Çamlıca Camisi tartışılıyor. "Biri"nin egosunu tatmin için İstanbul'un en güzel tepesine bu heyula dikilmiştir. Bina bütün İstanbul'a abanıyor.
Saadet Partisi Genel Başkanı Temel Karamollaoğlu da bu camiye karşı çıktı, "Hangi akıllının başına İstanbul'da Çamlıca'nın tepesine 60 bin kişilik cami yapmak gelir? Bir kere doldursunlar ellerini öperim." dedi. Ardından R. T. Erdoğan, Karamollaoğlu'na cevap verdi. O ona, bu öbürüne... Laflar havada çarpıştı!

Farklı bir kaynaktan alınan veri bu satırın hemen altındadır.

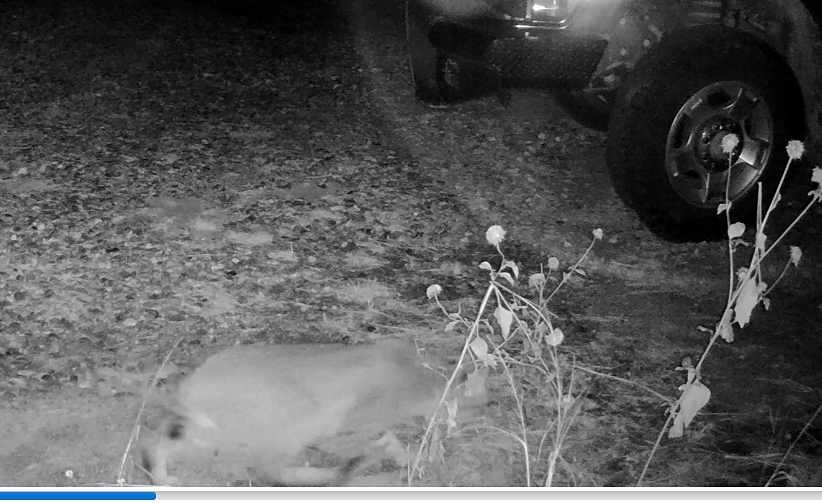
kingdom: Animalia
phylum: Chordata
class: Mammalia
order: Carnivora
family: Felidae
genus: Lynx
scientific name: Lynx rufus
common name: Bobcat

Tartışmalara geleceğim. Önce ibadet edilen yerlerin adlandırılması hususunda söyleyeceklerim var:
Arapçada "câmi", toplanılan mekâna denir. Namaz kılınan yer ise "mescid"dir. "Mescid" "secde edilen yer" manasınadır. İki kelime de Arapçadan Türkçemize girmiştir. Abdest, namaz ve Müslüman... ise Farsçadan geçmiştir. Geçmişte hepsini bir bir inceledik. Tekrarda fayda var.
Bizde, cami, namaz kılınan büyük mekân, mescit ise küçük mekânlardır.
Yazarken bilerek veya bilmeyerek "falan(ın) camii", "falan mescid" diye yazıyorlar.